El eje francoalemán exige a China que abra las puertas a las empresas de la UE

Bruselas trata de mantener a raya el hambre voraz de Xi Jinping, obsesionado con el control de las infraestructuras estratégicas

El presidente chino ofrece la mano al presidente de la Comisión Europea en presencia del presidente francés y la canciller alemana
El presidente chino ofrece la mano al presidente de la Comisión Europea en presencia del presidente francés y la canciller alemana

Bruselas / corresponsal

China es ese socio con el que te tienes que entender, pero del que no te fías. Así es como se ve en Bruselas al gigante asiático. La cortesía fingida de su mandatario, Xi Jinping, inquieta mucho más a algunas capitales europeas que el brutalismo verbal del presidente Donald Trump. Porque con calma y sigilo, Pekín está convirtiendo en realidad las peores pesadillas de la UE. Sus autoridades han dado rienda suelta a su hambre voraz en torno a las infraestructuras estratégicas europeas, como las redes de comunicación. Y aspiran a algo más, a golpear en el talón de Aquiles de la UE: su unidad. Xi Jinping ha aprovechado la debilidad y las fracturas internas entre el norte y el sur, el este y el oeste europeos para engatusar a algunos gobiernos e involucrarlos en su faraónico proyecto para desplegar una nueva Ruta de la Seda que conecte a China con el resto de Asia, África y Europa. Italia ya se ha sumado, para disgusto del eje francoalemán, que no sabe cómo parar los pies a Pekín mientras llama al cierre de filas.

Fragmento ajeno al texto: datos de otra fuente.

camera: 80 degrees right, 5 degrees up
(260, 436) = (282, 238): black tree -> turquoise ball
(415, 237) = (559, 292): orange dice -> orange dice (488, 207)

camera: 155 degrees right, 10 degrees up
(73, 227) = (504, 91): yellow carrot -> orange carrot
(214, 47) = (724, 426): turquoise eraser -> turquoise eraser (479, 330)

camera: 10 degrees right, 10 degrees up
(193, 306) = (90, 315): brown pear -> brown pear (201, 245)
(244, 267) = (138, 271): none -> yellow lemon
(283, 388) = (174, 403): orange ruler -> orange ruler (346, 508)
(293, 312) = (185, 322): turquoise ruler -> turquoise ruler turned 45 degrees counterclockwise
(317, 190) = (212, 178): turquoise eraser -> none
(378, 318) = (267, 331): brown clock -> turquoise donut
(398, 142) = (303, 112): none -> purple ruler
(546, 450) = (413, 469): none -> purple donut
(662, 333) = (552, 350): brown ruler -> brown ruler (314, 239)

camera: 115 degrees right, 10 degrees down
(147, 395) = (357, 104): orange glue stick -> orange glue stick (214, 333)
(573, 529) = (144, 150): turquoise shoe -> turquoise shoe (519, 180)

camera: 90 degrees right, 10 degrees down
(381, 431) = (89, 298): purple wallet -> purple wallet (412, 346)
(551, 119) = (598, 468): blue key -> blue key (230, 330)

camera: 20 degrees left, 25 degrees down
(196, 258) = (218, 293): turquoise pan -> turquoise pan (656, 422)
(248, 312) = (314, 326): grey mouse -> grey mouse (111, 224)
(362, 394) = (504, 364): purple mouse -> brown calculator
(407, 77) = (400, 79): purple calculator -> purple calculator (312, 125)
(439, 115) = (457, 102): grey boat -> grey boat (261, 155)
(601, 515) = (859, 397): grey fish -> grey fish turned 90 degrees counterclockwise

El presidente francés, Emmanuel Macron, la canciller alemana, Angela Merkel, y el presidente de la Comisión Europea, Jean Claude Juncker, prepararon ayer el escenario perfecto en París para recibir a Xi. «Ninguno de nosotros es ingenuo, pero respetamos a China y esperamos que respete la unidad de la UE y de sus valores», advirtió el líder galo. Hubo espacio para la buena voluntad en materia de cambio climático y defensa del multilateralismo, pero algunos diplomáticos de la UE confiesan que los chinos no tienen intención ni de reformar la OMC en los términos que proponen los europeos ni en colaborar con la reducción de emisiones contaminantes.

Barreras a Europa

La manzana de la discordia sigue siendo el desigual trato bilateral. Mientras las empresas chinas acceden a contratos públicos en la UE sin apenas restricciones a la inversión, las europeas siempre se encuentran con barreras infranqueables. «Quiero una reciprocidad más articulada que la actual», exigió Juncker, a lo que el mandatario chino respondió con una señal afirmativa y la firma de un acuerdo para adquirir 300 aviones Airbus valorados en 28.000 millones de euros. Un aperitivo de los acuerdos sobre inversiones que se podrían ultimar en la cumbre chino-europea el 9 de abril en Bruselas.

Nadie pasa por alto el riesgo que se cierne sobre la seguridad de la UE si China se hace con el control de las redes de comunicación. Washington pidió boicotear la participación de Huawei en el despliegue de la futura red de 5G en Europa. La compañía está acusada de espiar para los servicios secretos de Pekín. La CE presentó ayer un paquete de medidas de ciberseguridad, pero no quiso traspasar esa línea roja.